The chamber, however, opposes such legislation because it would wrench control of unemployment benefits from the legislature and it could "lead to uncontrolled benefit costs," said Samuel W. Christine III, a chamber lobbyist.
Bankers will be watching legislation to raise the interest rates for demand, consumer and credit card loans to 18 percent.
Currently, the ceiling on demand loans is 12 percent. The interest rate on consumer loans cannot exceed 18 percent if the loan is less than $3,500 and 12 percent if the loan exceeds that amount.
The interest rate on credit card finance charges is limited to 18 percent on the first $500 and 12 percent on the excess, according to William K. Weaver, executive vice president of the Maryland Bankers Association.
The bankers back such a bill because they said money has become too expensive to lend at lower rates, Weaver said. But, he added, "It's an extremely difficult bill to get enacted because nobody wants to vote higher interest rates."
Other legislation would require a commission to review the whole spectrum of product liability while another would establish a special board to determine sites for the disposal of hazardous wastes.
Another bill would grant tax credits to manufacturers who install pollution-control devices. That proposal was suggested by the state Department of Economic and Community Development because pollution-control equipment is a necessary expenditure by industrial and commercial firms in the state, but adds nothing to their productivity.
Another proposal espoused by the state is changing its levy on interstate railroads from a 2 percent gross receipts tax to a corporate income tax on net profits.
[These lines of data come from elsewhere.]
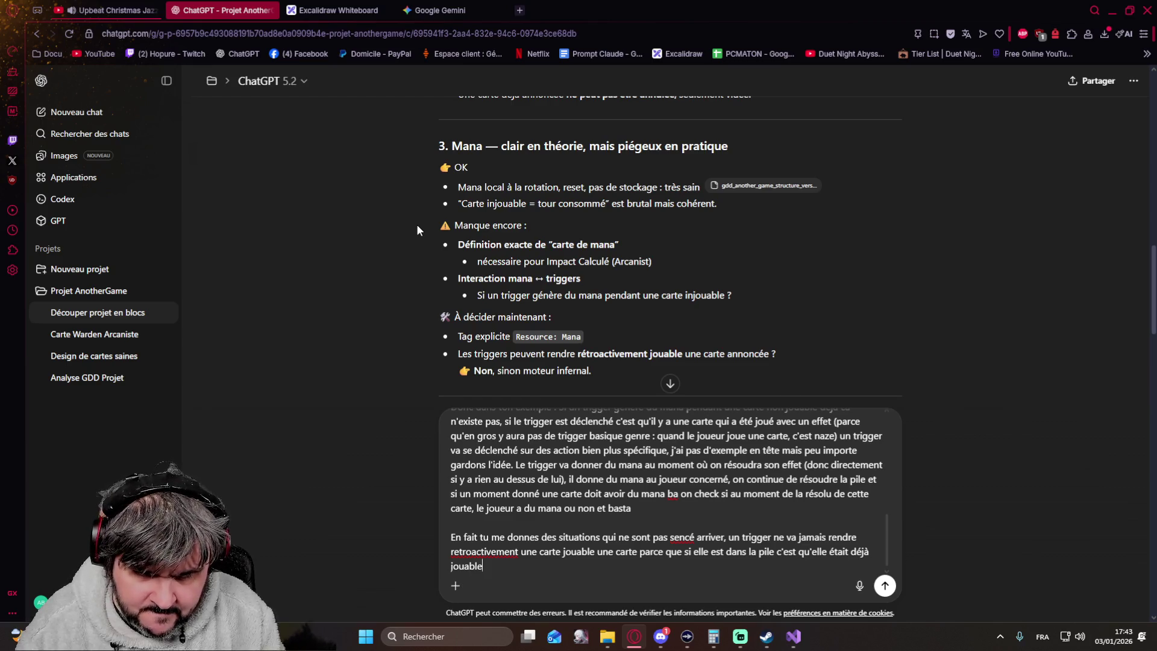
pyautogui.write("u'elle ")
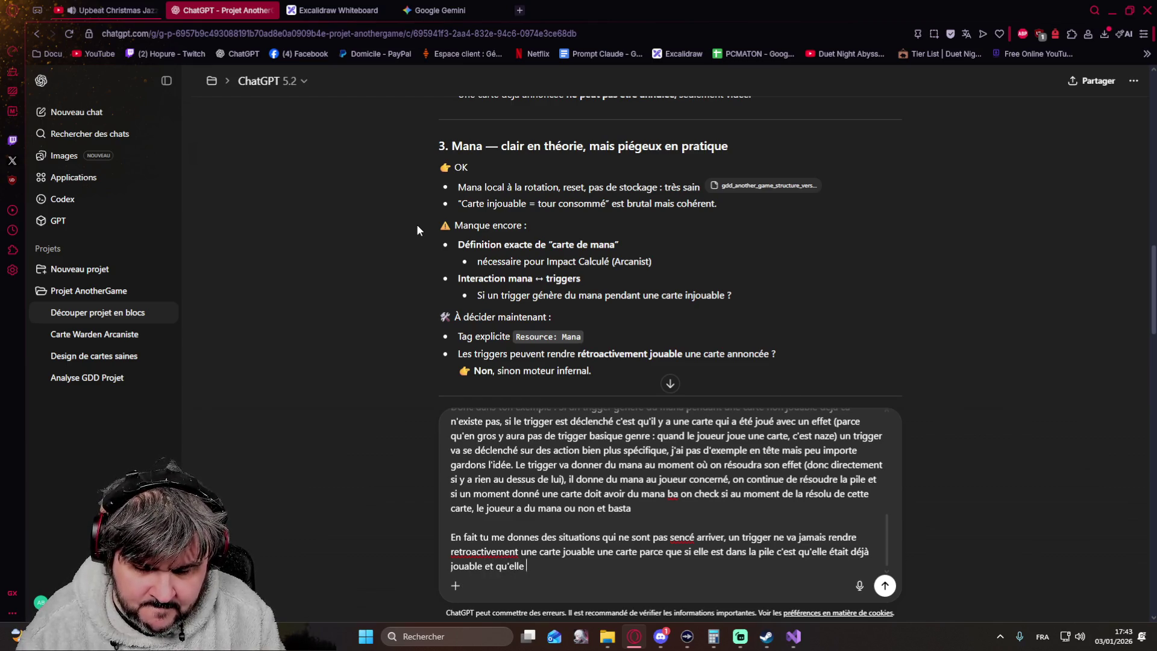
pyautogui.write('éjà été joué, juste lellle se résoudra')
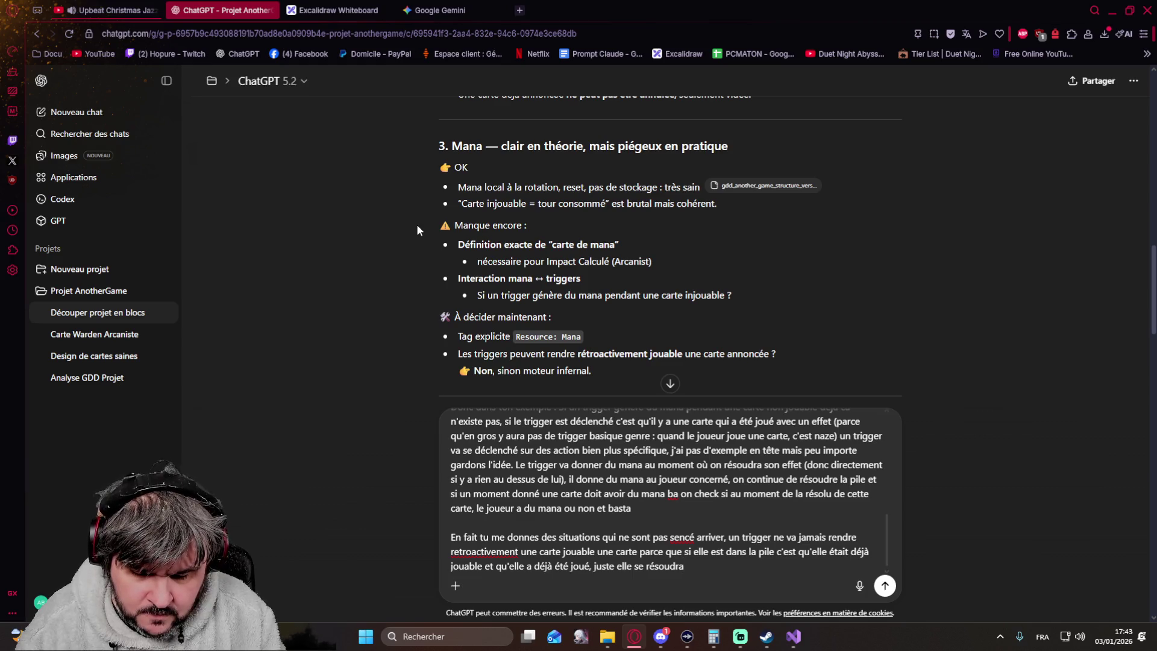
pyautogui.write(' cezt')
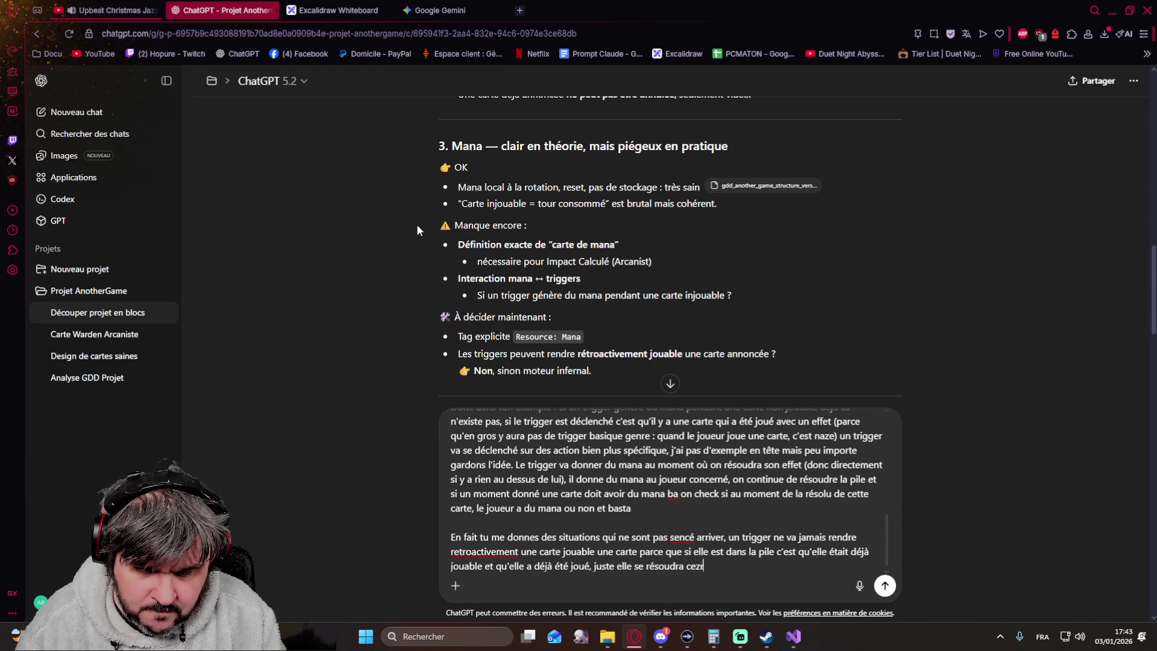
pyautogui.write('près ')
The proposal is intended to improve the financial condition of the railroads and encourage their investment in new equipment, state officials said.
A tax-increment financing bill would allow counties and incorporated municipalities to use revenues from urban or downtown redevelopment to pay bonds issued to finance the redevelopment.
One of the early concerns of the legislature, however, is expected to be proposed constitutional amendments to limit state spending and control revenue surpluses.
Other legislation already prefiled would:
Prohibit Sunday racing at Bowie race track.
Authorize $5 million to acquire a site for, and plan, design, construct and equip a coal liquefaction plant.
Require retail service stations to post price information, have an air pump, water and toilet facilities available and provide air and water free.
Broaden the definition of franchises and add certain record-keeping regulations for them.
Prohibit the state Public Service Commission from granting the telephone companies authority to charge rates based on the length of local calls.
Restrict evictions of senior citizens from buildings being converted into condominiums.
Establish a Maryland Research Park Authority near the University of Maryland College Park campus. The park would be geared toward research and high-technology industries, and would involve the government, private business and the university. It would be similar to the Research Triangle concept located between Durham, Chapel Hill and Raleigh, N.C.